No one sets out for a career in the kitchens unless they’re masochists, seriously in love with food, or simply naive. My own path started with my first job in a Jewish-Chinese restaurant called, believe it or not, Reuben and Wong’s. Along the way I’ve managed a London cafe that was located in an actual crypt, to learning German from a menu in a restaurant in Vienna to where I find myself now, a blissful little gem called simply ‘The Co-op.’ It’s definitely had its moments of strangeness.
I have always loved Anthony Bourdain. Anyone who either loves to cook, loves watching food shows, or has slaved away in a commercial kitchen has somewhere along the way come across Anthony Bourdain. Close to ten years ago he came out with a book called ‘Kitchen Confidential’ where he blew the lid off of life in New York kitchens and he hasn’t looked back since. Either you love him or you hate him but he always has this refreshing voice, a tell it like it is way about him. His first language isn’t English but ‘Kitchenlish’ a cross between English, a dozen ethnic languages and a ton of profanity, all of which is exactly what you’d find in any urban kitchen. And now after so many years on the road, a half dozen books about food, having left kitchen duties behind, become a father, and, in general, having done quite well for someone who started out as a junkie dishwasher, he’s come out with another bio entitled ‘Medium Raw,’ a Part 2 to Kitchen Confidential in which this bad boy of cuisine has grown up (a little).
Michael Steh, a Toronto chef, recently asked him:
Q: What’s the meaning behind the title of your book, Medium Raw: A Bloody Valentine to the World of Food and the People Who Cook?
A: It’s a non-sequitur. You can’t be both. [Medium raw] doesn’t exist. It’s a book about mixed emotions. It’s a book about arguing with myself. It’s a book coming to terms with the fact that I’m not a line cook anymore. People keep reading Kitchen Confidential and I’m not writing about the world anymore from the point-of-view of a guy standing in a kitchen. I thought it was a good and catchy title but descriptive in its own way. Read more from this interview here:
Medium Raw is exactly that, a book with mixed emotions about a guy who notices the contradictions his life has been filled with, marvels at it, rails against many things still and, in the end, still celebrates life and food. He reminisces, examines, tells some of his hilarious anecdotes and, of course, creates a few waves.
“…like me, they were summoned by a trusted friend to this late-night meeting at this celebrated New York restaurant for ambiguous reasons under conditions of utmost secrecy. They have been told, as I was, not to tell anyone of this gathering. It goes without saying that none of us will blab about this later.
Well … I guess that’s not exactly true.” I won’t tell you why all these famous chefs were summoned for.

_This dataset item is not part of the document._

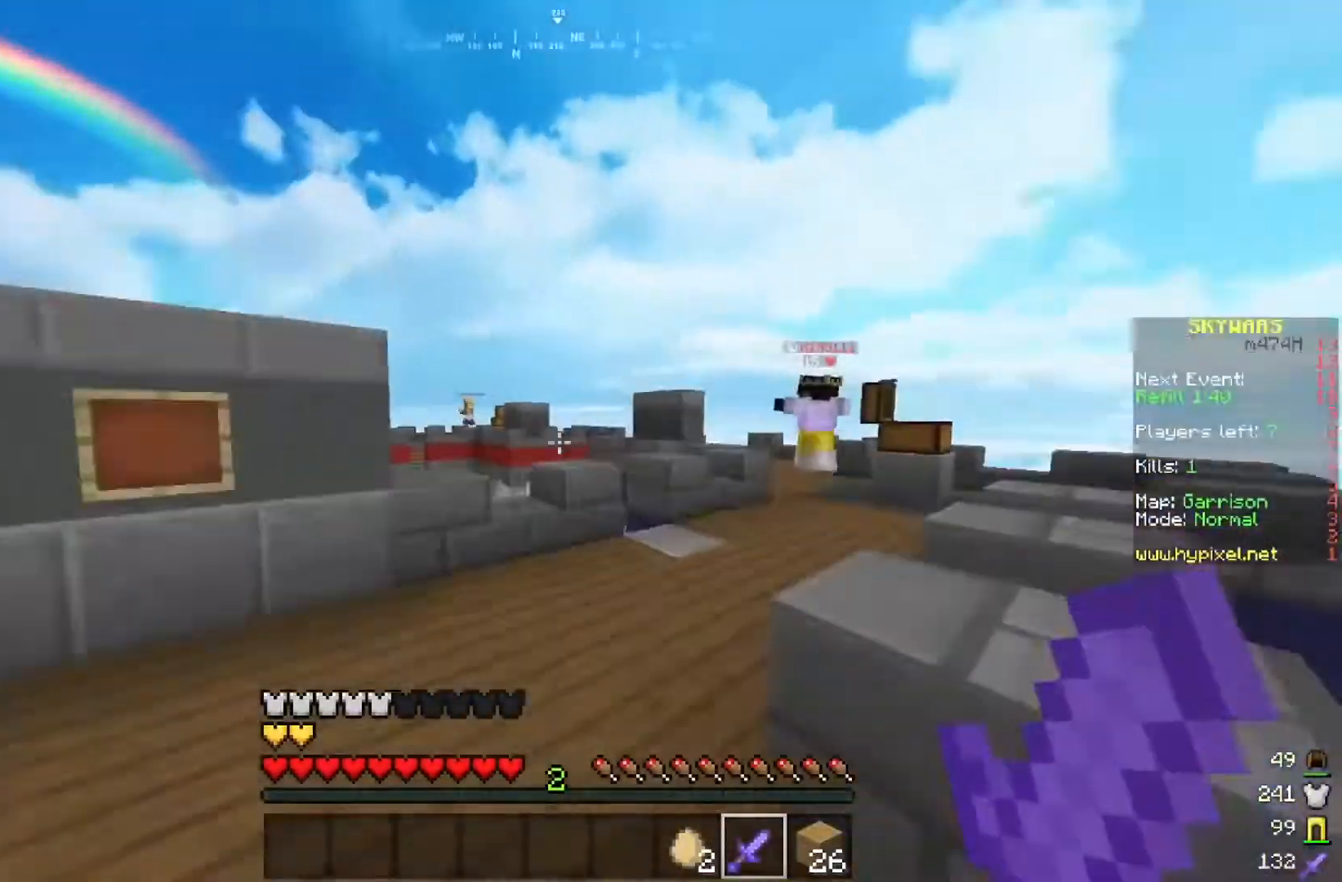
{"keys": ["w"], "mouse": ["right"], "events": [[483, "mouse_right", "down"]]}
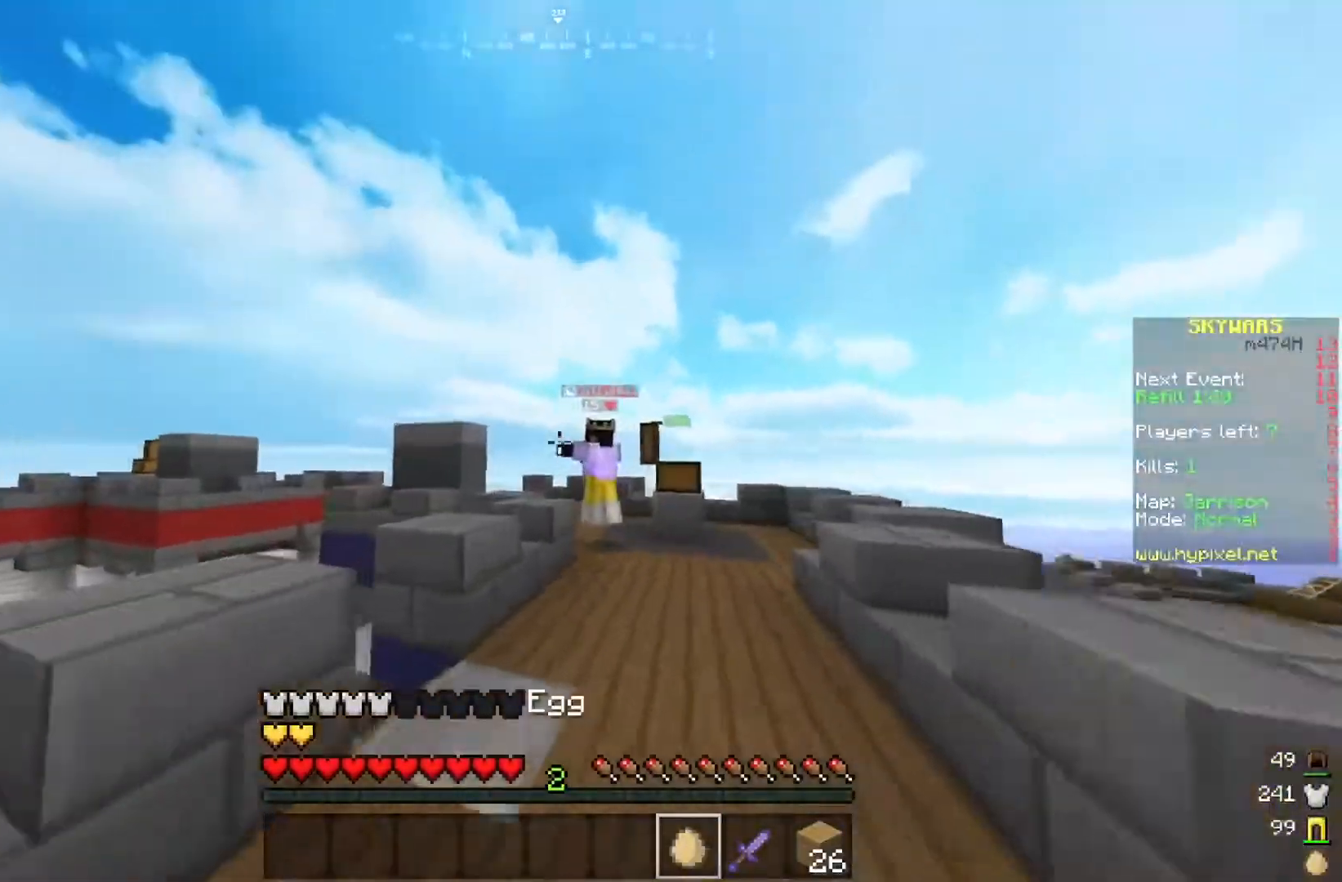
{"keys": ["space", "w"], "mouse": [], "events": [[434, "mouse_right", "up"], [467, "space", "down"]]}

It takes us a while to get around the older Bourdain. We’re so used to the chain smoking, cognac drinking, uncensored chef from Kitchen Confidential that this guy, who writes about working for the Food Network, his (new-found) daughter, giving up smoking, etc., seems a little like a stranger. But I’m certain five minutes of conversation with him would still be worth five hundred with someone else.
If you want something light to read, you got it. If you want something a little scandalous, you got it. And most of all, if you want something to inspire you to do something new with food … you got it. His thoughts on local food vs. making a living are interesting. He just doesn’t shy away from anything but I will say this, anyone who wants the young Bourdain isn’t going to get it. On the other hand anyone who has a love of food and travel, or has worked in the catering industry should read one Bourdain book. You owe it to yourselves, even if it’s to let you know you’re not alone in that lousy kitchen life.
Some people could say his words are now stale, the bad boy gone and Bourdain probably wouldn’t even care very much. It’s not like he’s completely transformed, he evens states:
“I wasn’t the sort of person to look back in puzzlement and regret, wondering where I might have gone wrong. I never blamed bad choices …”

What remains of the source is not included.